The question asks itself: If a minority consisting of 13 percent of the population can generate as much political
energy and solidarity as America’s Blacks have, what happens when a large proportion of the 60 percent of the population that is White begins to use the same playbook? I could spin out a variety of scenarios, but I don’t have confidence in any of them. I am certain of only two things.

First, the White backlash is occurring in the context of long-term erosion in the federal government’s legitimacy.
Since 1958, the Gallup polling organization has periodically asked Americans how much they trust the federal
government to do what is right. In 1958, 73 percent said “always” or “most of the time.” Trust hit its high point in 1964, when that figure stood at 77 percent. Then it began to fall. By 1980, only 27 percent trusted the government to do what is right. That percentage rebounded to the low 40s during the Reagan years, then fell to a new low, 19 percent, in 1994. It rebounded again, hitting a short-livedhigh of 54 percent just after 9/11. Then it plunged again, hitting another new low, 15 percent, in 2011. It has been in the 15–20 percent range ever since. A government that is distrusted by more than 80 percent of the citizens has a bipartisan legitimacy problem.

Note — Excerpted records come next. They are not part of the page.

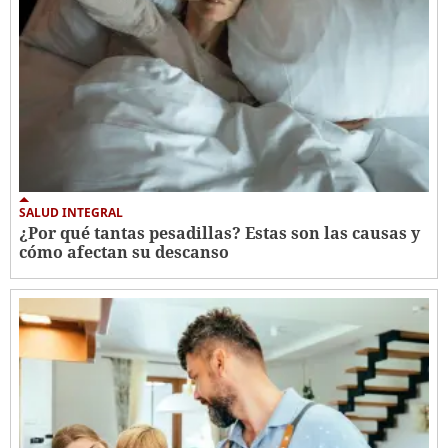
SALUD INTEGRAL
¿Por qué tantas pesadillas? Estas son las causas y
cómo afectan su descanso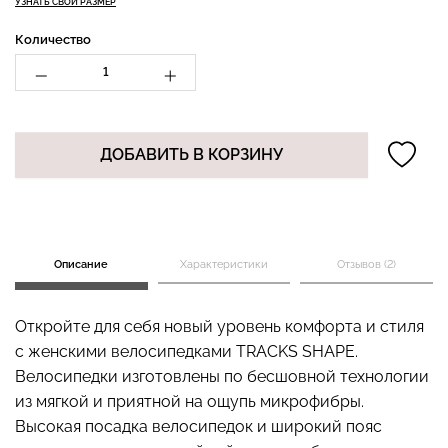
УЗНАТЬ СВОЙ РАЗМЕР
Количество
Бесшовные стринги
Топ на бретелях в рубчик
STRING BRIEFS (черный)
CAMI TOP RIB black
Giulia
(черный) Giulia
ДОБАВИТЬ В КОРЗИНУ
179 грн.
299 грн.
299 грн.
499 грн.
Описание
Характеристики
Отзывов (2)
Откройте для себя новый уровень комфорта и стиля
с женскими велосипедками TRACKS SHAPE.
Велосипедки изготовлены по бесшовной технологии
из мягкой и приятной на ощупь микрофибры.
Высокая посадка велосипедок и широкий пояс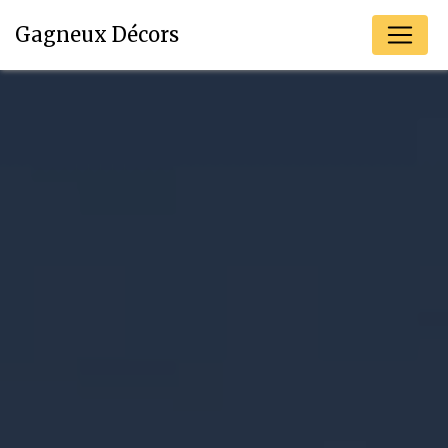
Panneau de gestion des cookies
Gagneux Décors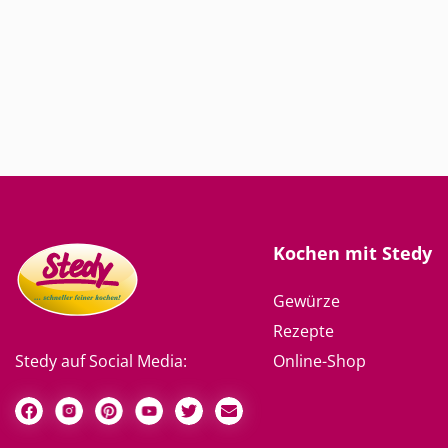
Kochen mit Stedy
Gewürze
Rezepte
Online-Shop
Stedy auf Social Media: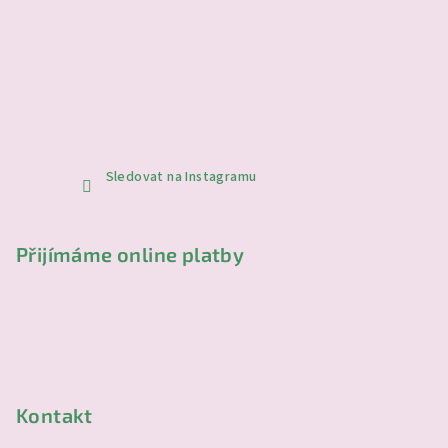
Sledovat na Instagramu
Přijímáme online platby
Kontakt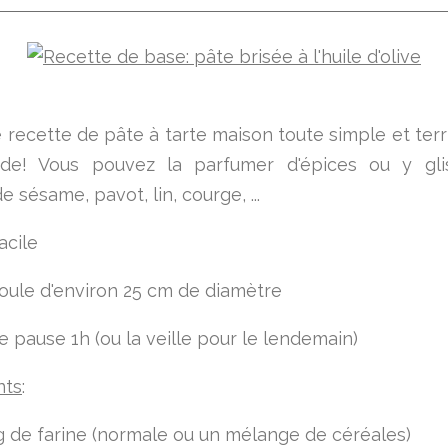
e recette de pâte à tarte maison toute simple et ter
de! Vous pouvez la parfumer d'épices ou y gli
e sésame, pavot, lin, courge, ...
acile
oule d'environ 25 cm de diamètre
 pause 1h (ou la veille pour le lendemain)
nts
:
 de farine (normale ou un mélange de céréales)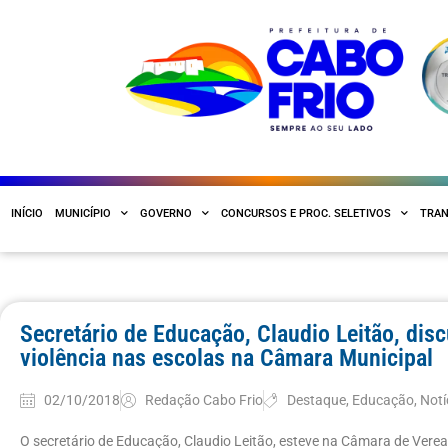
INÍCIO
MUNICÍPIO
GOVERNO
CONCURSOS E PROC. SELETIVOS
TRAN
Secretário de Educação, Claudio Leitão, dis
violência nas escolas na Câmara Municipal
02/10/2018
Redação Cabo Frio
Destaque
,
Educação
,
Notí
O secretário de Educação, Claudio Leitão, esteve na Câmara de Verea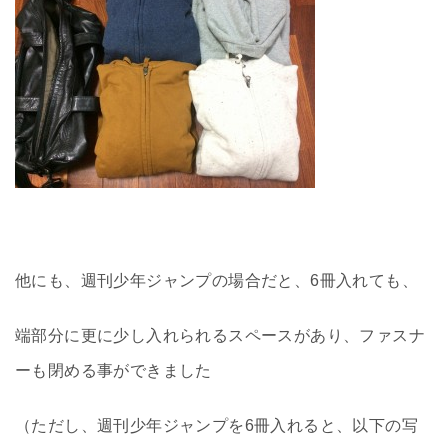
他にも、週刊少年ジャンプの場合だと、6冊入れても、
端部分に更に少し入れられるスペースがあり、ファスナ
ーも閉める事ができました
（ただし、週刊少年ジャンプを6冊入れると、以下の写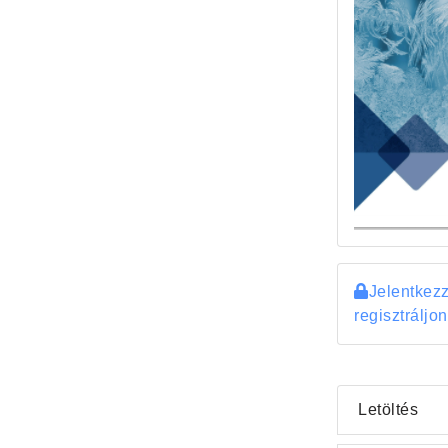
Jelentkez
regisztráljon
Letöltés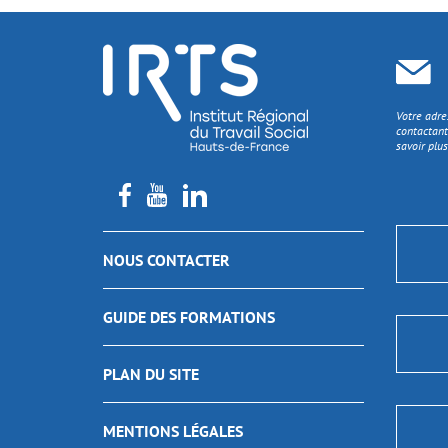
Votre adre
contactant
savoir plus
NOUS CONTACTER
GUIDE DES FORMATIONS
PLAN DU SITE
MENTIONS LÉGALES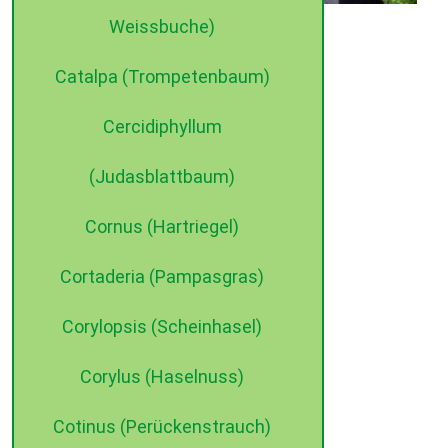
Weissbuche)
©2015 dehne internet
Catalpa (Trompetenbaum)
Cercidiphyllum
(Judasblattbaum)
Cornus (Hartriegel)
Cortaderia (Pampasgras)
Corylopsis (Scheinhasel)
Corylus (Haselnuss)
Cotinus (Perückenstrauch)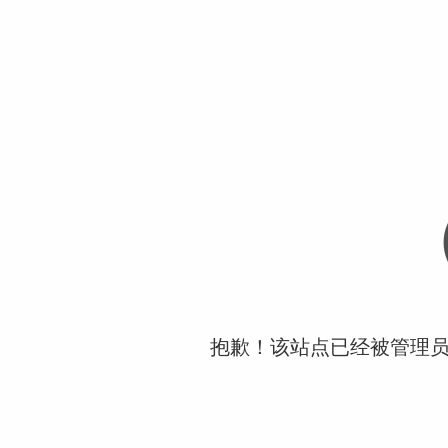
抱歉！该站点已经被管理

When a government loses legitimacy, it loses some of the allegiance of its citizens. That weakened allegiance means, among other things, a greater willingness to ignore the law. The federal government has enacted thousands of laws and regulations. Many of them apply to every family and every business in the nation. They cannot possibly be enforced by the police or courts without almost universal voluntary compliance. When a government is seen as legitimate, most citizens voluntarily comply because it is part of being a citizen; they don’t agree with every law and regulation, but they believe it is their duty as citizens to respect them. When instead people see laws and regulations as products of the illegitimate use of power, the sense of obligation fades.

Events since the summer of 2020 make me think it is too late to talk about if Whites adopt identity politics. Many already have. That’s the parsimonious way to interpret the red-blue divisions over wearing masks, the widespread belief in red states that the 2020 election was stolen, and the rage that resulted in the invasion of the U.S. Capitol on January 6, 2021. This is all evidence that the federal government has lost its legitimacy in the eyes of many Whites. If that reaction spreads, the continued ability of the federal government to enforce its edicts in the reddest portions of the nation will be thrown into question. The prospect of legal secession may be remote, but the prospect of reduced governability from Washington is not.

The second thing of which I am certain is that Donald Trump’s election and the lessons of his term in office
changed the parameters of what is politically possible in America. Someone can win the presidency without having
been a governor, a senator, or a general. Someone can win it without any experience in public service at all and without any other relevant experience. Someone can win with a populist agenda. Someone can govern without observing any of the norms of presidential behavior. Those lessons have not been lost on the politically
ambitious of either the left or the right. All over the country, people at the outset of their political careers see a new set of possibilities. They include many who are as indifferent to precedent and self-restraint as Donald Trump was and who are more serious students of the uses of power than Trump was. It is increasingly possible that, the next time around, someone who is far more adept than Donald Trump can govern by ignoring inconvenient portions of the Constitution.

I’m going to write more about the explosive Facing Reality in a separate post. Better get your copy before Amazon stops selling it. I’m serious. The point is, what the woke did to Daniel Elder — a liberal (!) who has been blacklisted by the woke left as effectively as any leftist from the McCarthy era — is a vivid, infuriating instance of the kind of thing that is going to spark the backlash Murray fears. You can’t destroy people’s careers like that forever without calling up a hellacious reaction. These leftist fools and their fellow travelers within American institutions have no idea what they are calling down on our country.